There have been many different interpretations of feminism down the years; from focussed campaigns on single specific issues such as the right to vote (many suffragists were fairly conservative in their view of gender roles); to an outright rejection of gender distinctions and the roles attached.
The common theme running through all these versions is the aim of gender equality, or the idea that no person should be restricted by their gender classification. The gender with which a person identifies should not be seen as denoting their societal role, or setting a marker as to what they can or cannot achieve. This definition itself goes to show how women are tacitly undervalued in everyday society, as, while ‘feminism’ is the view that men and women are equal, ‘masculism’ is the idea that men are superior.
What problems do we face today?
Violence
1 in 4 women will suffer domestic abuse at some point in their lives. While it is often stated that 1 in 6 men are victims of domestic violence, this statistic fails to acknowledge several contextual differences between the two. Firstly, it does not take into account different forms of abuse, so sexual abuse is overwhelmingly committed by men against women, but the distinction between this, and other forms of assault, cannot be appreciated by looking at these statistics alone. Secondly ongoing abuse is not distinguished from one off incidents, and the severity of the attacks is not taken into account.

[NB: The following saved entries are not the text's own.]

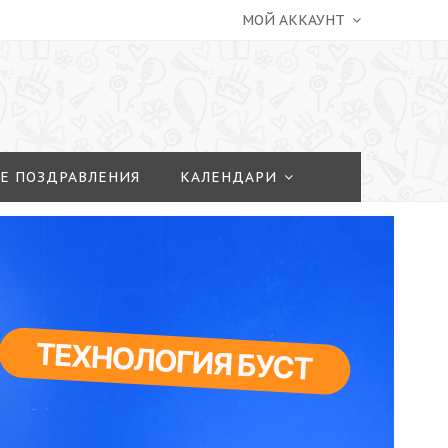
МОЙ АККАУНТ
Е ПОЗДРАВЛЕНИЯ
КАЛЕНДАРИ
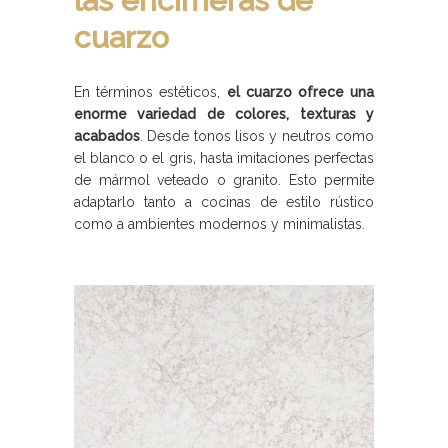
las encimeras de
cuarzo
En términos estéticos,
el cuarzo ofrece una
enorme variedad de colores, texturas y
acabados
. Desde tonos lisos y neutros como
el blanco o el gris, hasta imitaciones perfectas
de mármol veteado o granito. Esto permite
adaptarlo tanto a cocinas de estilo rústico
como a ambientes modernos y minimalistas.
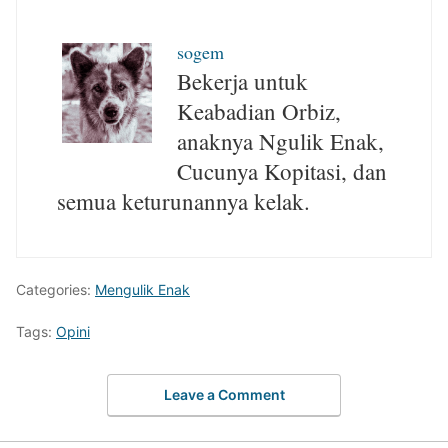
sogem
Bekerja untuk
Keabadian Orbiz,
anaknya Ngulik Enak,
Cucunya Kopitasi, dan
semua keturunannya kelak.
Categories:
Mengulik Enak
Tags:
Opini
Leave a Comment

That is not to trivialise violence perpetrated against men. It merely aims to highlight the fact that domestic violence is an issue which disproportionately affects women.
Dodgy media, and cultural stereotypes
We still exist in a society which judges women according to their appearance as opposed to their achievements.
When women do succeed in fulfilling the cultural template laid out for them; when they do appear attractive and available, they are labelled as ‘sluts’, and told that they are to blame for sexual harassment and rape, since by dressing ‘provocatively’, they are ‘asking for it’.
Society imposes one set of conditions on women, then rebukes them for adhering.